Gürsel BARAN-Murat YILMAZ
10 YILLIK SÜREÇTE ÖNEMLİ PAY ALINABİLİR
Suriye’deki yeni dönem, lojistik ve ticaret açısından ülkemiz için yeni fırsatların kapısını da aralayacak. Yeni sınır hatlarının açılması, ticaret kapılarının düzenlenmesi ve hava taşımacılığına yeni rotaların eklenmesi, Türkiye’nin Ortadoğu, Afrika ve Körfez ülkelerine olan erişimini daha da genişletecek. Ülkede, yol, köprü, bina, elektrik şebekesi, su kanalı gibi altyapı projeleri gündeme gelecek. Suriye, petrol ve gazın Avrupa’ya nakil hatlarıyla ulaştırılabilecek en uygun güzergâh. Bu konularla ilgili projeler gündeme gelebilir.
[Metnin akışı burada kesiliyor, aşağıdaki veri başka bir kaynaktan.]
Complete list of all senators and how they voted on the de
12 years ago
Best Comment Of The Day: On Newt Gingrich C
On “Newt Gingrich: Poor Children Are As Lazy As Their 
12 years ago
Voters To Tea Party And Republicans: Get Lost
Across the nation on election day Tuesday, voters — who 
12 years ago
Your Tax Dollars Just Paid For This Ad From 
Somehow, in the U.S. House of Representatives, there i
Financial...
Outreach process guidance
Türk müteahhitleri 1972 yılından bu yana, 137 ülkede 522 milyar dolarlık projeye imza atmış durumda. Bu tecrübenin komşumuzun ihtiyaçlarını giderme noktasında önemli olacağına inanıyoruz. Ayrıca, bölgeye yakın konumlanmış çimento ve demir çelik fabrikalarının varlığı, doğal avantaj olarak görülüyor. Suriye’nin yeniden inşası için söz edilen 400 milyar dolardan, Türkiye’nin önümüzdeki 10 yıllık süreçte önemli bir pay alabileceği belirtiliyor. Normalleşmeyle birlikte, ticari ilişkilerimizin de canlanacağı tahmin ediliyor.
Esad rejiminin son bulduğu Suriye, yeni döneme hazırlanıyor.
MOBİLYA VE BEYAZ EŞYA İÇİN ÖNEMLİ PAZAR
2011 öncesi Türkiye ile Suriye arasında ticaret hacmi 2.3 milyar dolara ulaşmış durumdaydı ve kısa vadede 5 milyar dolar düzeyi hedefleniyordu. Ülkemizden gıda ürünleri dışında, çimento, elektrik enerjisi, demir-çelikten inşaat ve aksamı ihracatı yapılıyordu. Suriye’de hayatın normale dönmesiyle birlikte, mobilya ve beyaz eşya ihracatı için de önemli bir pazar olacağı beklentisi hakim. Esasen Suriye, mobilya ihracatında geleneksel pazarımız konumundaydı. Ancak burada yaşanan sıkıntılar nedeniyle, rota Uzakdoğu ülkelerine yönelmişti. Şimdi yeniden komşumuzla alışveriş yapar hale geleceğiz. İç savaştan önce tekstil şirketlerimiz, ucuz ve verimli işgücü nedeniyle işletmelerinin çoğunu Suriye’ye kaydırmışlardı. Bu sürecin yeniden başlaması da mümkün. Yeni dönemde, Suriye’nin toprak bütünlüğünün korunması bizim için önemli. Birleşmiş Milletler başta olmak üzere, uluslararası aktörlerin Suriye halkına el uzatıp, kapsayıcı bir yönetimin oluşmasına destek vermesini bekliyoruz. Bu süreçte, Suriye halkı ve coğrafyamız için yeni fırsatlar ortaya çıkacağına inanıyoruz. Gelecekte, ülkemizde yıllarca ikâmet etmiş milyonlarca Suriyeli komşumuz olacak. Türkiye’yi sevecek, Türkçe bilecek, ülkemizde akrabaları olacak. Bu ikili ilişkilerin gelişmesine ve Suriyelilerin ülkemize turist olarak gelmesine de katkı sağlayacak. İstikrar sağlandığında, Suriye fırsatlar ülkesi olacak ve bu fırsatlara en kolay ulaşacak ülke de biz olacağız.”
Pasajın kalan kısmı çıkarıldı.